Do zdarzenia doszło w poniedziałek w ośrodku wczasowym niedaleko Iławy. Mężczyzna, który spacerował po lesie, zauważył trzyletniego chłopca bez opieki. Natychmiast zawiadomił policję. Podążył za dzieckiem, jednak to próbowało uciec.

Więcej wiadomości z Polski przeczytasz na Gazeta.pl.

Aby uchronić trzylatka, który samotnie przebywał w lesie nad jeziorem Jeziorak, mężczyzna podążał za nim aż zjawiła się policja. Okazało się, że w tym czasie ojciec dziecka zawiadomił funkcjonariuszy o jego zaginięciu. 

Zgłaszający opisał dokładny wygląd dziecka i miejsce, gdzie się znajdują. W tym czasie też na drugi telefon oficera dyżurnego zadzwonił zaniepokojony tata trzylatka

- powiedziała w rozmowie z TVN24 asp.

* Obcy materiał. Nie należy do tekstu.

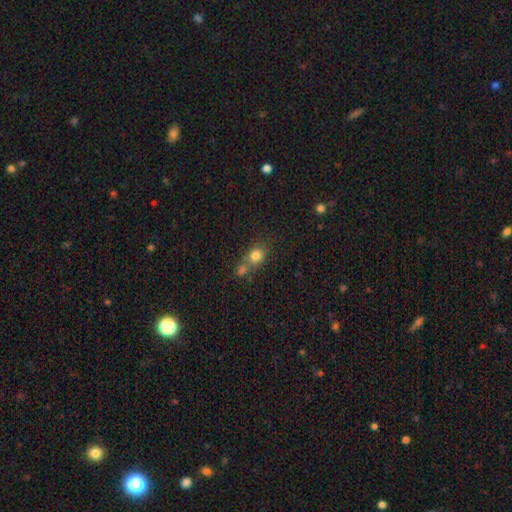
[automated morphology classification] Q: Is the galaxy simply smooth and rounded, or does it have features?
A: smooth — 78%.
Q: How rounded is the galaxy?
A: round — 69%.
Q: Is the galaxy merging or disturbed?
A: merger — 43%.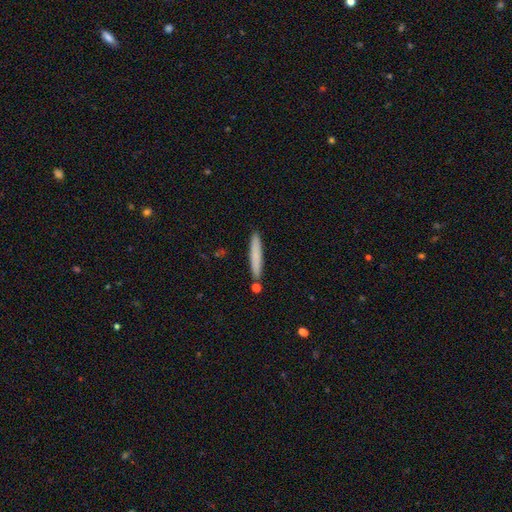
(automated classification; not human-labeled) smooth 76%, featured or disk 18%, star or artifact 6%. Down the decision tree: how rounded — cigar-shaped (94%); merging — none (86%).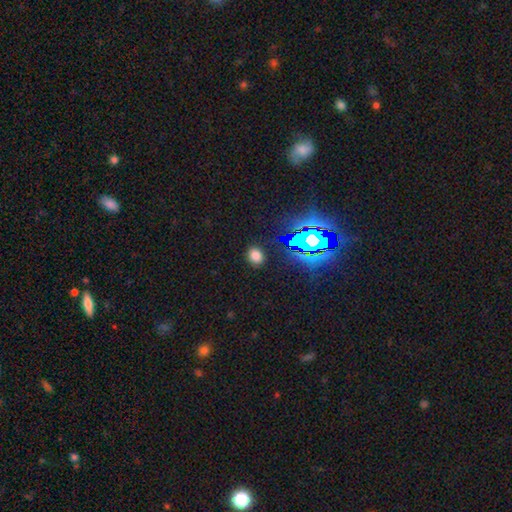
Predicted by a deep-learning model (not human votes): A smooth galaxy with no disk features (72%) that is in between round and cigar-shaped (55%). Merging: none (88%).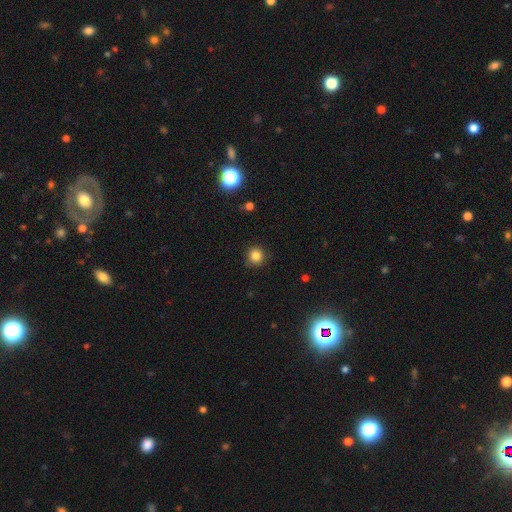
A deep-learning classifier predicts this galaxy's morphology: smooth-or-featured: smooth: 82% | star or artifact: 13% | featured or disk: 5%
  how-rounded: round: 92% | in between: 7% | cigar-shaped: 1%
  merging: none: 86% | minor disturbance: 10% | major disturbance: 2% | merger: 1%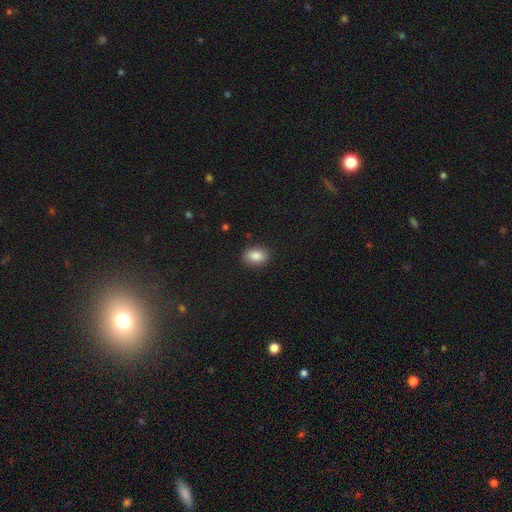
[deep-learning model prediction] Q: Smooth or featured?
A: smooth (87%); runner-up: star or artifact (8%)
Q: How rounded?
A: in between (80%); runner-up: round (19%)
Q: Merging?
A: none (88%); runner-up: minor disturbance (9%)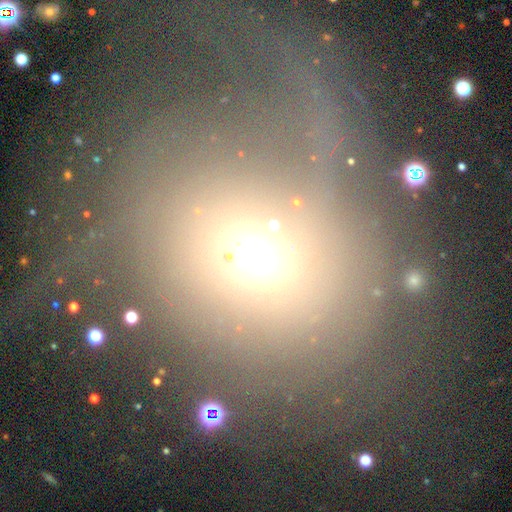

Joanna Kwiatkowska z Komendy Powiatowej Policji w Iławie.

Zobacz wideo

Trzylatek bawił się przed domem i nagle zniknął

Według relacji ojca, dziecko bawiło się przed domkiem, kiedy on na chwilę poszedł do toalety. Po powrocie zorientował się, że chłopca już nie ma.

Mężczyzna o wszystkim natychmiast poinformował funkcjonariuszy, opisał dokładnie wygląd chłopca oraz miejsce, z którego się oddalił

- podkreśliła oficer prasowa. 

Dzięki szybkiej reakcji świadka cała historia ma szczęśliwy finał. Trzylatek cały i zdrowy wrócił do domu. Policja w Iławie przestrzega jednak, że całkowita odpowiedzialność i opieka nad dzieckiem spoczywa na jego opiekunie:

Aby uchronić się przed wyjątkowo stresującą sytuacją, jaką jest zagubienie się, rodzice powinni uczulać ich na konieczność informowania o tym, że chce się gdzieś pójść. Nauczmy też nasze dziecko, jak się nazywa i gdzie mieszka - to ułatwi szybsze dotarcie do opiekunów.